Thursday, June 14, 2012

Facebook, Henry Blodget & the Shleifer Effect

God bless Henry Blodget and his Business Insider concept. He's taken pieces from the Huffington Post and Gawker models and brought them to business media, a "journalism" market most would say is far too buttoned down for sensational style reporting. 

Well, it turns out business readers are just as big of suckers for tabloid headlines as any other group. I count myself in there, too. I confess to being an avid (perhaps too avid) follower of all Blodget posts on Business Insider. I'm not ashamed of it. The dude is smart and occasionally very insightful. (Following him on Twitter, however, will exhaust you. He can give the best teenage gossip girls a run for their money.) The piece he wrote for New York Magazine about Mark Zuckerberg, The Maturation of the Billionaire Boy-Man, was an impressive specimen of long form journalism. And he went deep on analysis and commentary (here) of Zuckerberg's letter to investors from Facebook's S-1 filing, to the benefit of anyone interested in understanding the CEO's motivations. Finally, he provided a sensible perspective on the whole sham of IPO pops with this article:  Everyone Who Thinks IPO "Pops" Are Good Has Been Brainwashed

But you must take Blodget's approach with a grain (or two...or three) of salt. You must recognize that his purpose is to entertain as much (or more so) as it is to inform with a journalist's rigor. Blodget's job is to give his audience that fix of instant analysis, irrespective of whether the facts queue up in a straight line.

Since I bought shares of Facebook (write up here), I've been particularly interested in his coverage there.  It's been a fun ride. Let's do a quick re-cap...
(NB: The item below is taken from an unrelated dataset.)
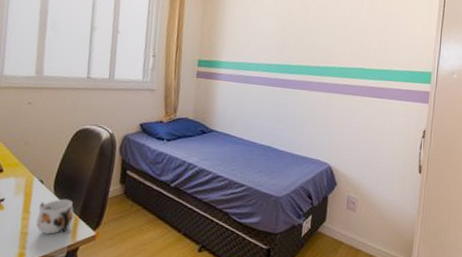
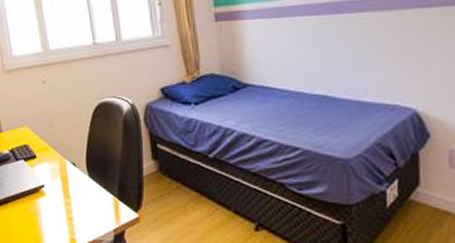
mug: present [35,198,74,235] -> none [77,180,113,219]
The latest was this story from the afternoon (caps are his): GOOD NEWS FOR FACEBOOK: Big Advertiser Says Performance of New Mobile Ads Is Very Promising. A positive news story, of course. But it's reversing course from his standing trend, as demonstrated by these headlines:

Blodget is a one man Shleifer Effect machine! In the course of a month he takes us from enthusiast to depressive and back again, spinning the story each time for maximum attention-grabbing affect. That's his spiel, and I don't fault him for it. But I do see his hyperactive approach as a microcosm for what traditional financial media does, just much slower turnaround. Blodget cycles from mania to depression a few times a day, eager for the clicks and agnostic to what might generate them. Traditional financial media works in slower waves, but they're no less captivated by the prevailing mood and only slightly less eager to portray complex issues as absolutely bad or absolutely good.